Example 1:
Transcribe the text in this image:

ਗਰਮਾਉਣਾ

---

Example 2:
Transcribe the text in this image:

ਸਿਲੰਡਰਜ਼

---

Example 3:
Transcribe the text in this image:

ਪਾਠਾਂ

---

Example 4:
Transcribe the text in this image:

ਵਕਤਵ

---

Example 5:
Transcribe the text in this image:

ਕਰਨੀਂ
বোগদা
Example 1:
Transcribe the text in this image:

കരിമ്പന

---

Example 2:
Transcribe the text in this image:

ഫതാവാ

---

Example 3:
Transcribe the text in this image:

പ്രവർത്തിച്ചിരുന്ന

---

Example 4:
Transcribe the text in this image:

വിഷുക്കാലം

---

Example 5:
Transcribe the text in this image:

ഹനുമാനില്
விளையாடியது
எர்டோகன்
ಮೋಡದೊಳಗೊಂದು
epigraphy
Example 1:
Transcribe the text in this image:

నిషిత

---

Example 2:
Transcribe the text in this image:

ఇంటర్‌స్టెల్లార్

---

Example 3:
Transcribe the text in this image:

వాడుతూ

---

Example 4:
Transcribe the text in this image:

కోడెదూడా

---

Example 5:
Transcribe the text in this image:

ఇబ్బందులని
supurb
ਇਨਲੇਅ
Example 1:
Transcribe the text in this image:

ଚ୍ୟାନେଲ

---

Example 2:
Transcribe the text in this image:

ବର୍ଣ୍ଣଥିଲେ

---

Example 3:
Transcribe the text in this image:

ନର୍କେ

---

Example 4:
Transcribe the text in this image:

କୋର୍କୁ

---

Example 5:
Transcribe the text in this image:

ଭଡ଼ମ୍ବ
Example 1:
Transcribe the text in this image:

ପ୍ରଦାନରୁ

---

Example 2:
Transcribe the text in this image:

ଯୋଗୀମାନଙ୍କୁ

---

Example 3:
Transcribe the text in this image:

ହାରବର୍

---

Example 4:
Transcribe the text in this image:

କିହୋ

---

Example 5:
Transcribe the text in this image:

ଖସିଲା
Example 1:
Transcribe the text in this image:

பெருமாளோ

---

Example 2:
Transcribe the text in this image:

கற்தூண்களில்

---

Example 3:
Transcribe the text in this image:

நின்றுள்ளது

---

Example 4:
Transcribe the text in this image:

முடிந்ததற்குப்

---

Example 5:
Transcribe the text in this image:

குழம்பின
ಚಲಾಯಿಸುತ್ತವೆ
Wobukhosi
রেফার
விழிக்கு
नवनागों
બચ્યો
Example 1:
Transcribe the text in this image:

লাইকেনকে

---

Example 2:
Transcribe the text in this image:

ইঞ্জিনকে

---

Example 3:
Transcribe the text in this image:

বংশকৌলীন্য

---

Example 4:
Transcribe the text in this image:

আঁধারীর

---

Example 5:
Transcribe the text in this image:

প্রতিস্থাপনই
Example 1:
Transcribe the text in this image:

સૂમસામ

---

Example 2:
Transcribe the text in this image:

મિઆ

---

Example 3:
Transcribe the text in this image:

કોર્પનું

□ □ □ □ □

#### [EXERCISE]
Nothing in the entries may change. Retype them all.

#### [THE COMPLETED TASK]
Example 1:
Transcribe the text in this image:

ਗਰਮਾਉਣਾ

---

Example 2:
Transcribe the text in this image:

ਸਿਲੰਡਰਜ਼

---

Example 3:
Transcribe the text in this image:

ਪਾਠਾਂ

---

Example 4:
Transcribe the text in this image:

ਵਕਤਵ

---

Example 5:
Transcribe the text in this image:

ਕਰਨੀਂ
বোগদা
Example 1:
Transcribe the text in this image:

കരിമ്പന

---

Example 2:
Transcribe the text in this image:

ഫതാവാ

---

Example 3:
Transcribe the text in this image:

പ്രവർത്തിച്ചിരുന്ന

---

Example 4:
Transcribe the text in this image:

വിഷുക്കാലം

---

Example 5:
Transcribe the text in this image:

ഹനുമാനില്
விளையாடியது
எர்டோகன்
ಮೋಡದೊಳಗೊಂದು
epigraphy
Example 1:
Transcribe the text in this image:

నిషిత

---

Example 2:
Transcribe the text in this image:

ఇంటర్‌స్టెల్లార్

---

Example 3:
Transcribe the text in this image:

వాడుతూ

---

Example 4:
Transcribe the text in this image:

కోడెదూడా

---

Example 5:
Transcribe the text in this image:

ఇబ్బందులని
supurb
ਇਨਲੇਅ
Example 1:
Transcribe the text in this image:

ଚ୍ୟାନେଲ

---

Example 2:
Transcribe the text in this image:

ବର୍ଣ୍ଣଥିଲେ

---

Example 3:
Transcribe the text in this image:

ନର୍କେ

---

Example 4:
Transcribe the text in this image:

କୋର୍କୁ

---

Example 5:
Transcribe the text in this image:

ଭଡ଼ମ୍ବ
Example 1:
Transcribe the text in this image:

ପ୍ରଦାନରୁ

---

Example 2:
Transcribe the text in this image:

ଯୋଗୀମାନଙ୍କୁ

---

Example 3:
Transcribe the text in this image:

ହାରବର୍

---

Example 4:
Transcribe the text in this image:

କିହୋ

---

Example 5:
Transcribe the text in this image:

ଖସିଲା
Example 1:
Transcribe the text in this image:

பெருமாளோ

---

Example 2:
Transcribe the text in this image:

கற்தூண்களில்

---

Example 3:
Transcribe the text in this image:

நின்றுள்ளது

---

Example 4:
Transcribe the text in this image:

முடிந்ததற்குப்

---

Example 5:
Transcribe the text in this image:

குழம்பின
ಚಲಾಯಿಸುತ್ತವೆ
Wobukhosi
রেফার
விழிக்கு
नवनागों
બચ્યો
Example 1:
Transcribe the text in this image:

লাইকেনকে

---

Example 2:
Transcribe the text in this image:

ইঞ্জিনকে

---

Example 3:
Transcribe the text in this image:

বংশকৌলীন্য

---

Example 4:
Transcribe the text in this image:

আঁধারীর

---

Example 5:
Transcribe the text in this image:

প্রতিস্থাপনই
Example 1:
Transcribe the text in this image:

સૂમસામ

---

Example 2:
Transcribe the text in this image:

મિઆ

---

Example 3:
Transcribe the text in this image:

કોર્પનું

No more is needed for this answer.